しかし今現実問題、体育の時間に本格的な日本武道をやるとなると不可能に近いのではないかと思います。理由は、ひとことで言うと危険だからです。最近の親は過保護だと思うのです。自分のこどもが大切なのはよくわかります。ですが学校で体育の授業をうける以上、多少の擦り傷くらいはしかたないのではないでしょうか。むろん、監督者の立場である教員が監督を怠って怪我をしたのならば怒って当然です。
しかし私たちは人間ですので、スポーツをする時は動き周りますし、ましてや武道をするとなるとあざの一つや二つはできて当然です。最近はそれに対して学校に言い掛かりをつけてくる保護者がいるので困りものです。これは私の周りでは現実におこっていることです。地域差があるのでいちがいには言い切れませんが、過保護すぎる保護者がいるためにこどもがのびのびと学校体育をうけれていないことは事実です。
ころもどうしの間でも、あの子は一緒に遊んでてちょっとでも怪我したら、親がすごい剣幕で怒るから遊びたくないなあ、などのきがねがうまれます。すると一番可哀相なのはその過保護な親のこどもです。昔はこんなに過保護な親はどこにもいなかったと聞きます。こどもは怪我をしてあたりまえ、それでどんどん強くなる。そんな考え方が出来るようになれば、日本はもっと可能性あるこどもを伸ばすことの出来る良い国になると思います。

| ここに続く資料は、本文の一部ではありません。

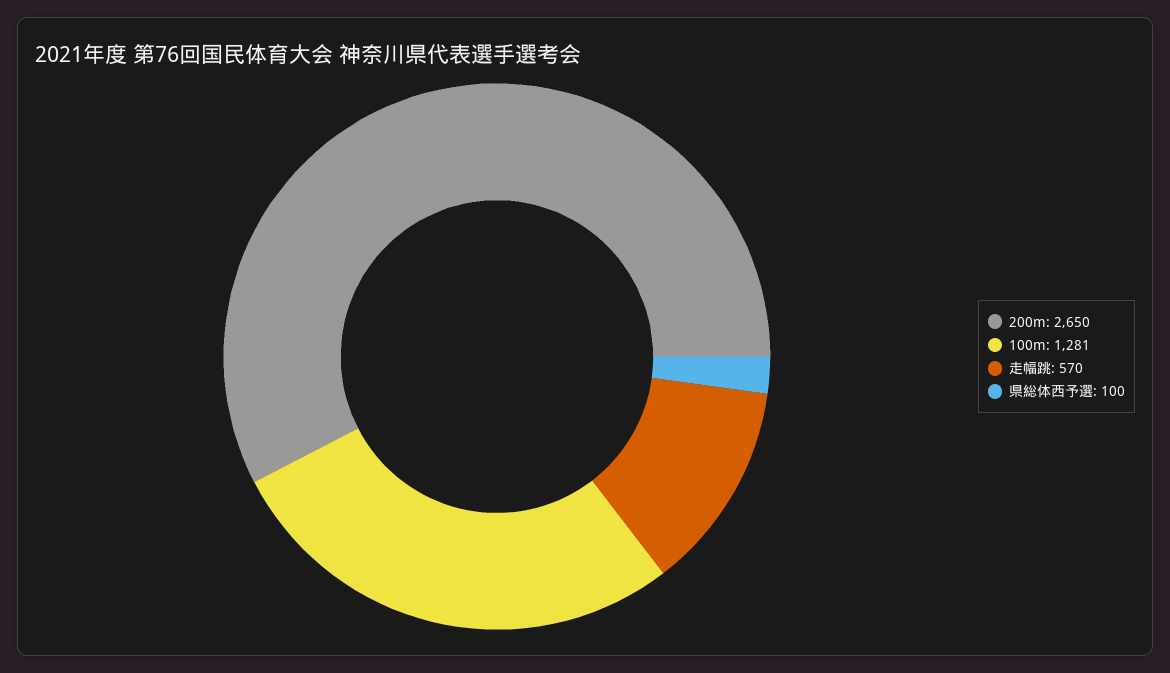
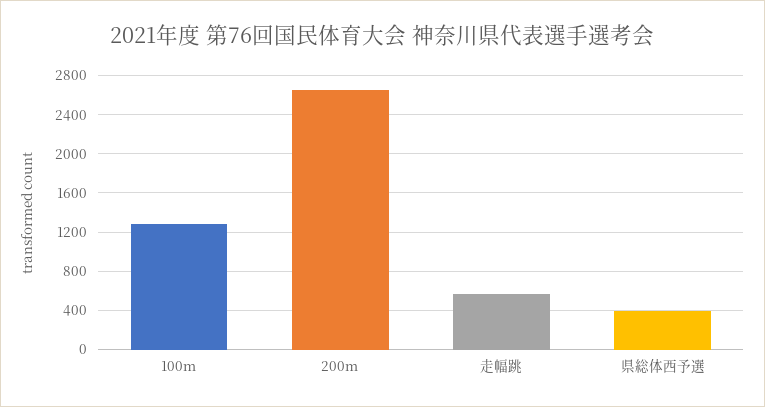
県総体西予選: 100 -> 400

たいした話でもないのに長々と申し訳ありませんでした。最期まで読んでいただいてありがとうございました。」
まだ高校一年生でありながら、ものごとの本質を良く分かっているなと感銘を受けた次第である。こんなしっかりした若者がいれば日本の将来も安泰である。
ちなみにこのM○さんは空手をやっていたとのことだが、韓国の武術でオリンピック種目のテコンドーは実はもともとは空手である。このことを知っている者は実は意外と少ないのではないか。空手の本家本元は日本であるにもかかわらず、あたかも韓国古来の武術であるかのように宣伝されている。
韓国の空手がいつのまにか「テコンドー」になってしまった経緯については、その世界に詳しいある方から詳しい情報を頂いた。長年の疑問(テコンドーは空手のことではないだろうか)もようやく最近になってはれたわけである。
いずれにせよ、その分野では常識であっても一般国民には知らされていないことがあまりにも多すぎる。日本のマスコミがタブーをおそれず、真の姿を国民に伝えることを期待するばかりである。